O Coletivo Negras – Núcleo de Estudos de Gênero, Relações Étnico-Raciais, Aprendizagens e Saberes do Semiárido, vai estar concluindo, nesta sexta-feira (26), o ciclo de Encontros Formativos do semestre 2021.

O próximo e último encontro desse ano vai abordar a temática Mulheres, Raça e Classe, inspirada na obra de Angela Davis, e terá como facilitadora a professora da Ufersa, Auristela Crisanto da Cunha.

Auristela explica que os encontros formativos e palestras do grupo são sempre voltados à pauta inclusiva e respeito à diversidade, com preponderância da temática negra, que é a razão primeira do projeto. “De minha parte, farei uma apresentação sobre Angela Davis, em Mulheres, Raça e Classe”, frisa.

Segundo Ady Canário, professora da Ufersa e coordenadora do projeto, o Encontro de novembro, conclui o ciclo que foi iniciado antes da pandemia com o estudo de autoras negras, a partir do olhar das participantes do Coletivo Negras. Apesar de ter sido adaptado a um novo formato, Ady destaca que o projeto foi imenso e bem recepcionado.

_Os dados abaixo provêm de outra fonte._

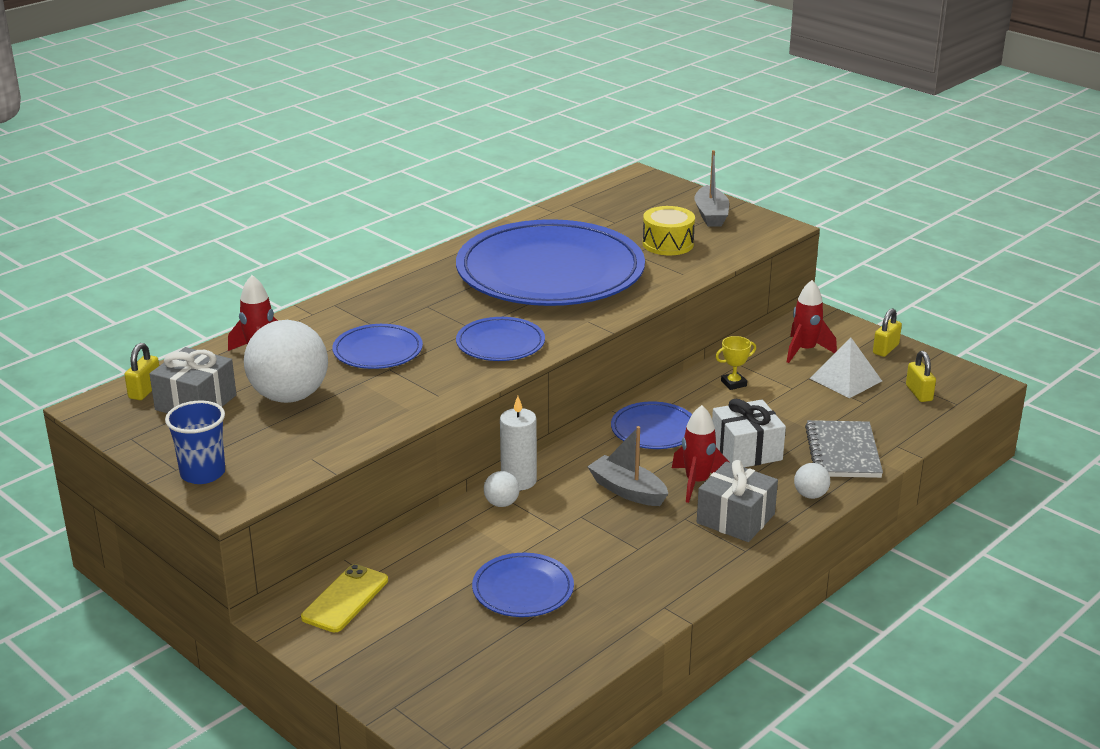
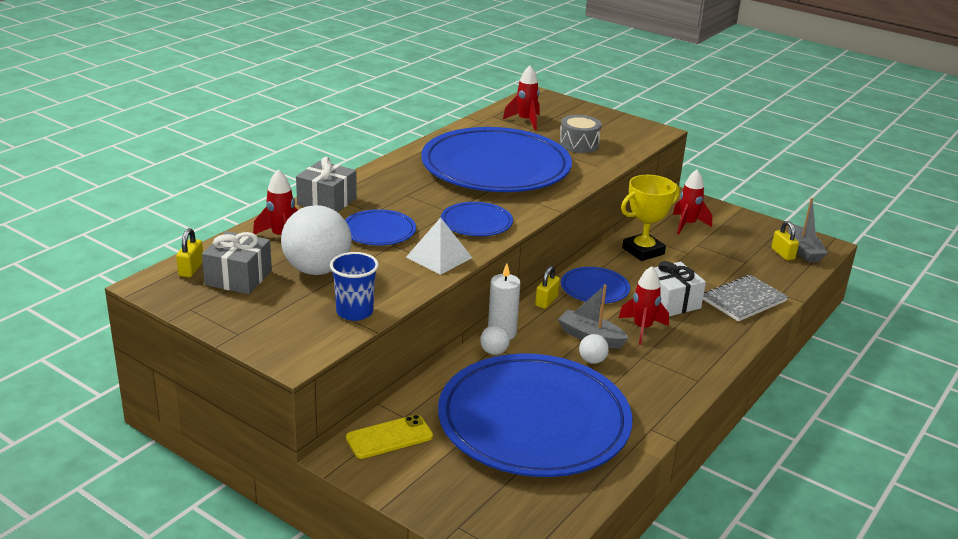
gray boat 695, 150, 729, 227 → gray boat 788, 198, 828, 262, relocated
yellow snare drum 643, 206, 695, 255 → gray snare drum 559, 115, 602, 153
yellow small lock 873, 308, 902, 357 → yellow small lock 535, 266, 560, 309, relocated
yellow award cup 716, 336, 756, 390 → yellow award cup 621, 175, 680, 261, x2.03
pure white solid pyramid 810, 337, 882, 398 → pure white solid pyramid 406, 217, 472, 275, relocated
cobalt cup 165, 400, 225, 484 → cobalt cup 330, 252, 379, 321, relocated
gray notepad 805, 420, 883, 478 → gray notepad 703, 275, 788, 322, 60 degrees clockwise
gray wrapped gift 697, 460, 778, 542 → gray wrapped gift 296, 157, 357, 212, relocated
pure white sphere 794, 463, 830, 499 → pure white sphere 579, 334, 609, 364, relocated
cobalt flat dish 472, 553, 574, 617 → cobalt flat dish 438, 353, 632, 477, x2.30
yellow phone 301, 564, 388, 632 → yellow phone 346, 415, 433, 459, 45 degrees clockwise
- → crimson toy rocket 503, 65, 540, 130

“Os encontros foram mensais e adaptados ao remoto. O balanço é positivo por afirmar um espaço interdisciplinar e estendido a escola e comunidade, dando visibilidade às mulheres negras e suas próprias leituras e partilhas”, disse.

Ao longo dos encontros foram trabalhadas autoras como Djamila Ribeiro, Carla Akotirene, Joice Berth, Bell hooks, Chimamanda, Sandra Petit, Vilma Piedade e, por último, Angela Davis.